O esclarecimento surge em resposta à uma notícia publicada, na qual se afirmava que o presidente do Tribunal Supremo teria sido convocado ao Palácio Presidencial da Cidade Alta horas antes da realização da audiência de instrução contraditória no processo.
Em nota divulgada pelo Gabinete de Comunicação Institucional e Imagem, o Tribunal Supremo esclarece que a deslocação de Norberto Sodré João à Cidade Alta teve como finalidade a participação na primeira reunião ordinária do Conselho de Segurança Nacional, órgão consultivo do Presidente da República.
A instituição sublinha que a participação ocorreu nos termos da alínea d) do artigo 136.º da Constituição da República de Angola e da legislação que regula a composição e o funcionamento daquele órgão.
O Tribunal Supremo afirma que não existiu qualquer convocação relacionada com o processo judicial de Higino Carneiro, afastando, deste modo, qualquer relação entre a presença do seu presidente no Palácio Presidencial e a audiência de instrução contraditória realizada no processo.
Segundo o órgão judicial, a deslocação enquadrou-se exclusivamente no exercício regular das funções institucionais conferidas ao presidente do Tribunal Supremo enquanto membro nato do Conselho de Segurança Nacional.
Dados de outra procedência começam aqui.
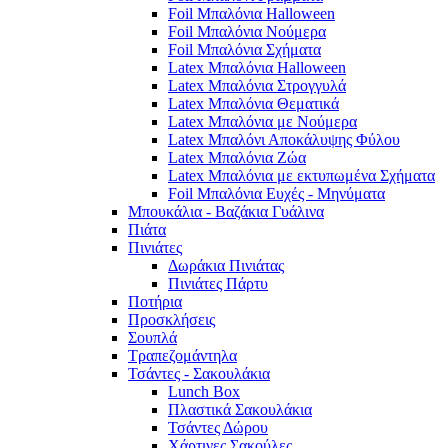
Foil Μπαλόνια Halloween
Foil Μπαλόνια Νούμερα
Foil Μπαλόνια Σχήματα
Latex Μπαλόνια Halloween
Latex Μπαλόνια Στρογγυλά
Latex Μπαλόνια Θεματικά
Latex Μπαλόνια με Νούμερα
Latex Μπαλόνι Αποκάλυψης Φύλου
Latex Μπαλόνια Ζώα
Latex Μπαλόνια με εκτυπωμένα Σχήματα
Foil Μπαλόνια Ευχές - Μηνύματα
Μπουκάλια - Βαζάκια Γυάλινα
Πιάτα
Πινιάτες
Δωράκια Πινιάτας
Πινιάτες Πάρτυ
Ποτήρια
Προσκλήσεις
Σουπλά
Τραπεζομάντηλα
Τσάντες - Σακουλάκια
Lunch Box
Πλαστικά Σακουλάκια
Τσάντες Δώρου
Χάρτινες Σακούλες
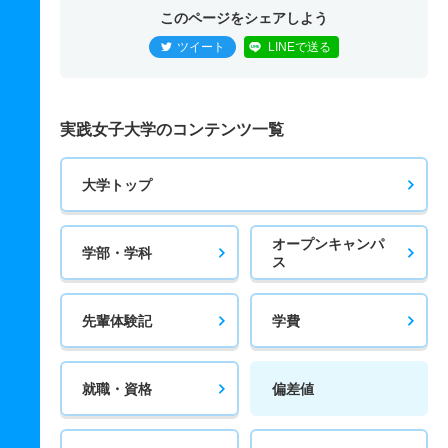
このページをシェアしよう
ツイート
LINEで送る
実践女子大学のコンテンツ一覧
大学トップ
オープンキャンパ
学部・学科
ス
先輩体験記
学費
就職・資格
偏差値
Na mesma nota, o Tribunal Supremo reafirma o compromisso com a independência do Poder Judicial e com o princípio da separação de poderes, considerados pilares essenciais do Estado de Direito Democrático.
A instituição reconhece ainda o papel fundamental da comunicação social no esclarecimento da sociedade, mas apela a um jornalismo responsável e rigoroso, assente na verificação dos factos, para evitar interpretações que possam afectar a confiança da opinião pública nas instituições.
O esclarecimento foi emitido pelo Gabinete de Comunicação Institucional e Imagem do Tribunal Supremo, em Luanda, aos 20 de Agosto de 2026.